We hear a lot about the difficulties of traditional retail chains, which suffer from competition from online retailers.
So, why are some of the largest online retailers taking the opposite approach?In the latest news, Alibaba.com will pay $ 2.87 billion to buy 36% of Sun Art Retail Group, the largest chain of hypermarkets in China. The reason was clearly expressed by Daniel Zhang, CEO of Alibaba: “Physical stores play an indispensable role during the consumer journey and, in the era of the digital economy, should be improved thanks to data-driven technologies and personalized services ., “. Alibaba was a precursor to this trend, investing $ 9.3 billion last year in traditional stores since 2015, including bars and coffee shops, supermarkets and concept stores.
Last summer Amazon paid $ 13.7 billion to buy Whole Foods, allowing the online giant to access the most sought-after and high-density markets almost overnight. Amazon also announced a partnership with Kohl’s to offer free returns at 82 stores in stores in Los Angeles and Chicago. Amazon has also opened 13 bookstores, mainly on the east and west coasts; and two upcoming openings have also been announced. Lately, the online giant also opened a revolutionary cashier in Seattle, Washington.Even digital retailers are becoming physical retailers.
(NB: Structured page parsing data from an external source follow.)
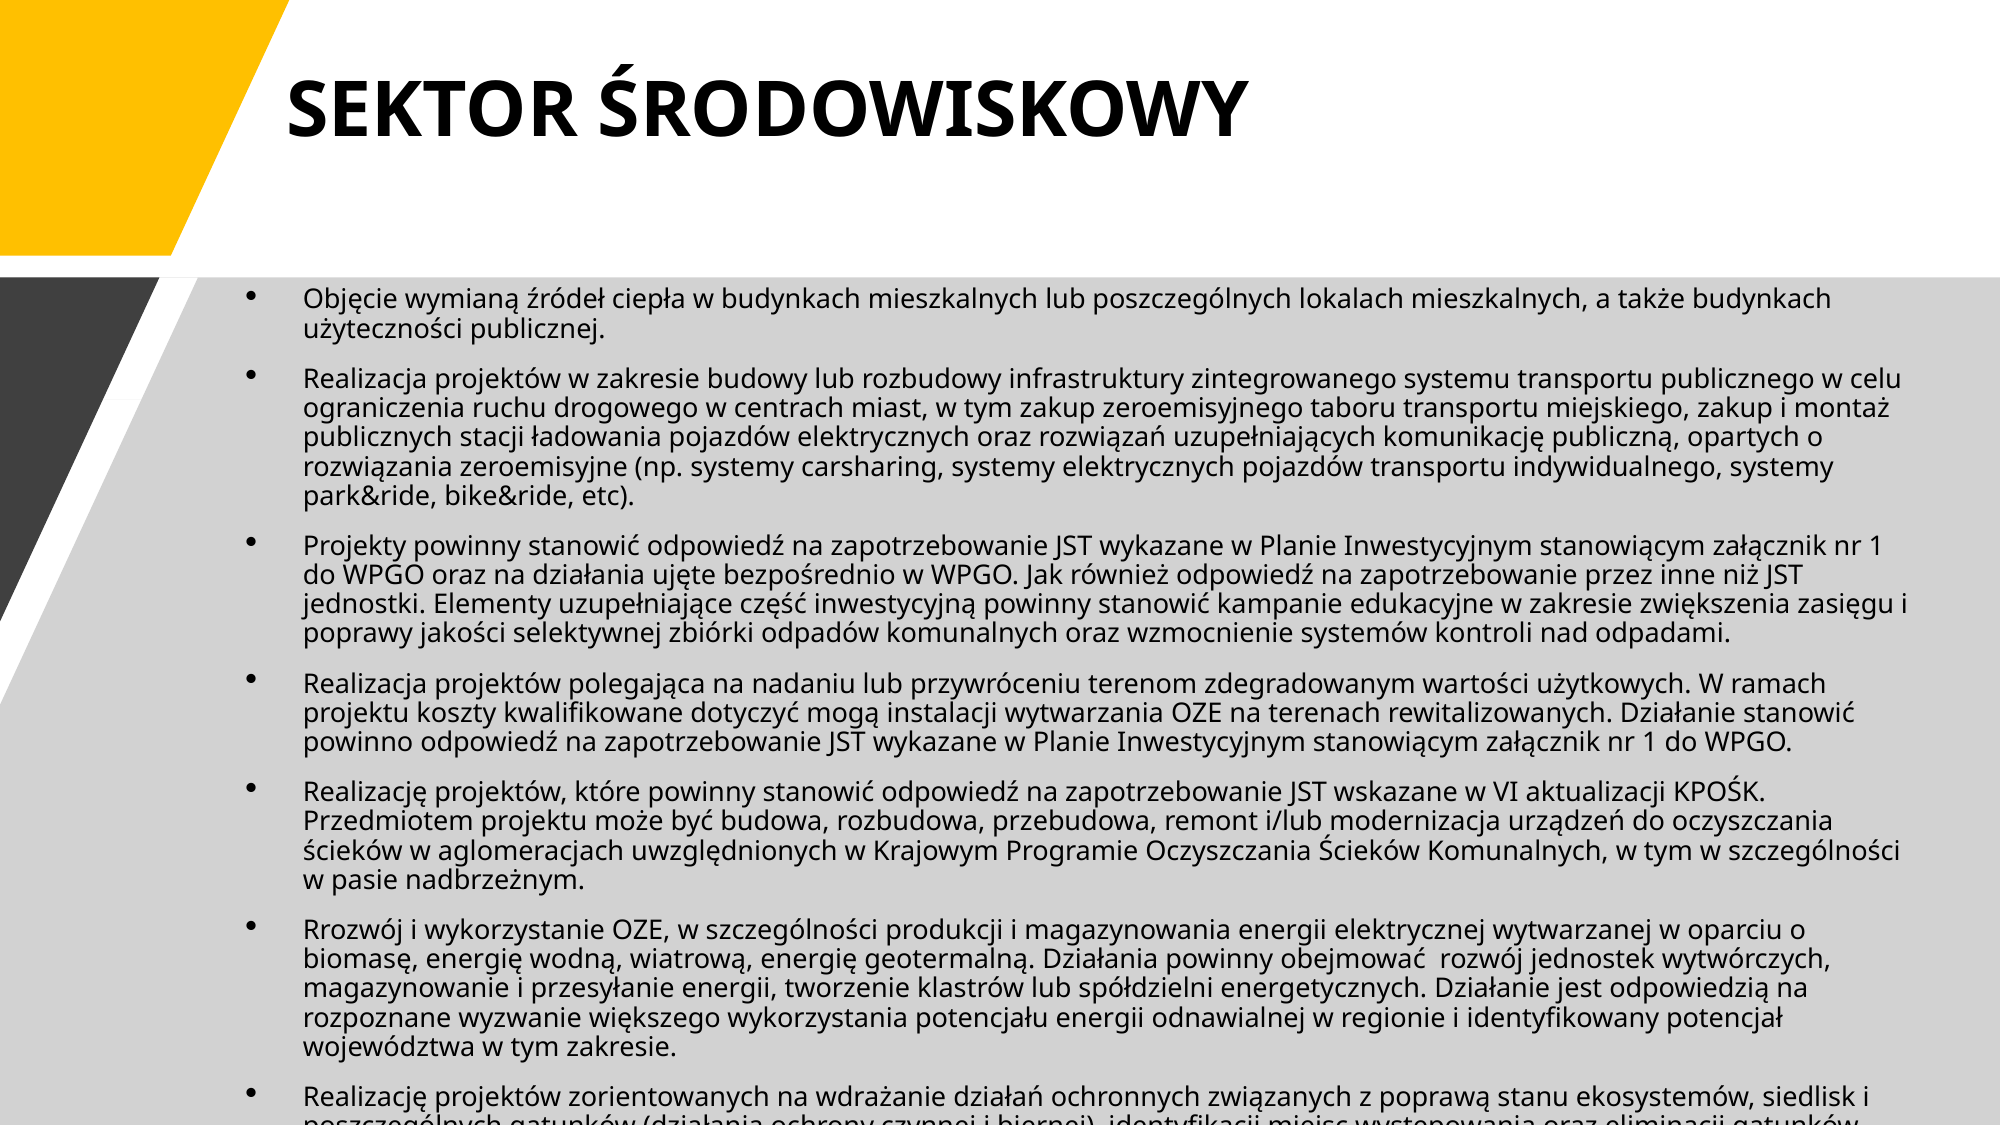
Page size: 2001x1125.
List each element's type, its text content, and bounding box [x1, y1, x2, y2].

text_box [0, 0, 291, 257]
text_box [0, 276, 162, 622]
title SEKTOR ŚRODOWISKOWY [271, 60, 1808, 255]
text_box [0, 276, 2000, 1125]
list Objęcie wymianą źródeł ciepła w budynkach mieszkalnych lub poszczególnych lokalach mieszkalnych, a także budynkach użyteczności publicznej. Realizacja projektów w zakresie budowy lub rozbudowy infrastruktury zintegrowanego systemu transportu publicznego w celu ograniczenia ruchu drogowego w centrach miast, w tym zakup zeroemisyjnego taboru transportu miejskiego, zakup i montaż publicznych stacji ładowania pojazdów elektrycznych oraz rozwiązań uzupełniających komunikację publiczną, opartych o rozwiązania zeroemisyjne (np. systemy carsharing, systemy elektrycznych pojazdów transportu indywidualnego, systemy park&ride, bike&ride, etc). Projekty powinny stanowić odpowiedź na zapotrzebowanie JST wykazane w Planie Inwestycyjnym stanowiącym załącznik nr 1 do WPGO oraz na działania ujęte bezpośrednio w WPGO. Jak również odpowiedź na zapotrzebowanie przez inne niż JST jednostki. Elementy uzupełniające część inwestycyjną powinny stanowić kampanie edukacyjne w zakresie zwiększenia zasięgu i poprawy jakości selektywnej zbiórki odpadów komunalnych oraz wzmocnienie systemów kontroli nad odpadami. Realizacja projektów polegająca na nadaniu lub przywróceniu terenom zdegradowanym wartości użytkowych. W ramach projektu koszty kwalifikowane dotyczyć mogą instalacji wytwarzania OZE na terenach rewitalizowanych. Działanie stanowić powinno odpowiedź na zapotrzebowanie JST wykazane w Planie Inwestycyjnym stanowiącym załącznik nr 1 do WPGO. Realizację projektów, które powinny stanowić odpowiedź na zapotrzebowanie JST wskazane w VI aktualizacji KPOŚK. Przedmiotem projektu może być budowa, rozbudowa, przebudowa, remont i/lub modernizacja urządzeń do oczyszczania ścieków w aglomeracjach uwzględnionych w Krajowym Programie Oczyszczania Ścieków Komunalnych, w tym w szczególności w pasie nadbrzeżnym. Rrozwój i wykorzystanie OZE, w szczególności produkcji i magazynowania energii elektrycznej wytwarzanej w oparciu o biomasę, energię wodną, wiatrową, energię geotermalną. Działania powinny obejmować rozwój jednostek wytwórczych, magazynowanie i przesyłanie energii, tworzenie klastrów lub spółdzielni energetycznych. Działanie jest odpowiedzią na rozpoznane wyzwanie większego wykorzystania potencjału energii odnawialnej w regionie i identyfikowany potencjał województwa w tym zakresie. Realizację projektów zorientowanych na wdrażanie działań ochronnych związanych z poprawą stanu ekosystemów, siedlisk i poszczególnych gatunków (działania ochrony czynnej i biernej), identyfikacji miejsc występowania oraz eliminacji gatunków obcych w tym inwazyjnych, poprzez ochronę naturalnych zbiorowisk roślin. [231, 278, 1931, 1084]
It is obvious that the retail trade is in a transition phase. So, why are these online giants interested in the offline world?One of the main reasons is that they realize that a physical presence is a fundamental component of the entire client. The reality is that in many shopping experiences, consumers still want to be able to touch and feel the products before buying them. The most common scenario is to go to a local store to examine the product closely, before ordering online. And if customers want to return a product they have purchased, many prefer the safety net of return to a physical store.For example, if you bought a garment that does not suit you, returning the item can be a boring procedure. That’s why a physical presence is so important, whether it’s an in-store partnership (like Amazon’s and Kohl’s) or branded stores, where returns and exchanges can be made more easily.The fierce struggle to offer a truly omnichannel experience.
New channels, voice applications such as Amazon from Alexa to connected devices and interactive showcases appear continuously. It is expected that multi-channel sales, driven mainly by the launch of new digital channels, will evolve rapidly to provide a homogenous omnichannel experience that meets customer expectations.Does this justify, from the commercial point of view, the opening of new routes to the offline world? Of course! In the United States, Amazon has captured 44% of the current e-commerce market, but around 90% of sales are still offline. And in China’s thriving retail market, 80% of transactions are made in stores. Our online life has become so important that we often overlook the fact that most retail sales are still offline.
Strong power in local markets, thanks to physical stores.Nike’s new strategy is to adopt a local approach, with a new campaign to promote “local companies worldwide” by developing services for clients in 12 cities, starting from London. This approach could lead to the development of highly targeted products for these strategic cities, which should represent 80% of the company’s growth in the coming years. Retailers must also think of innovative ways to overcome the last frontier of the customer experience. IKEA’s creative acquisition of the do-it-yourself service from Task Rabbit will help ensure customer satisfaction by eliminating one of the most complex aspects of a customer’s journey: assembling furniture.
The retail trade is undergoing a great transformation. The customer experience does not end when a customer leaves a store or closes their browser. The cornerstone of the new retail world is the combination of data-driven e-commerce solutions with a focus on experience and traditional stores to offer smooth customer travel without interruption.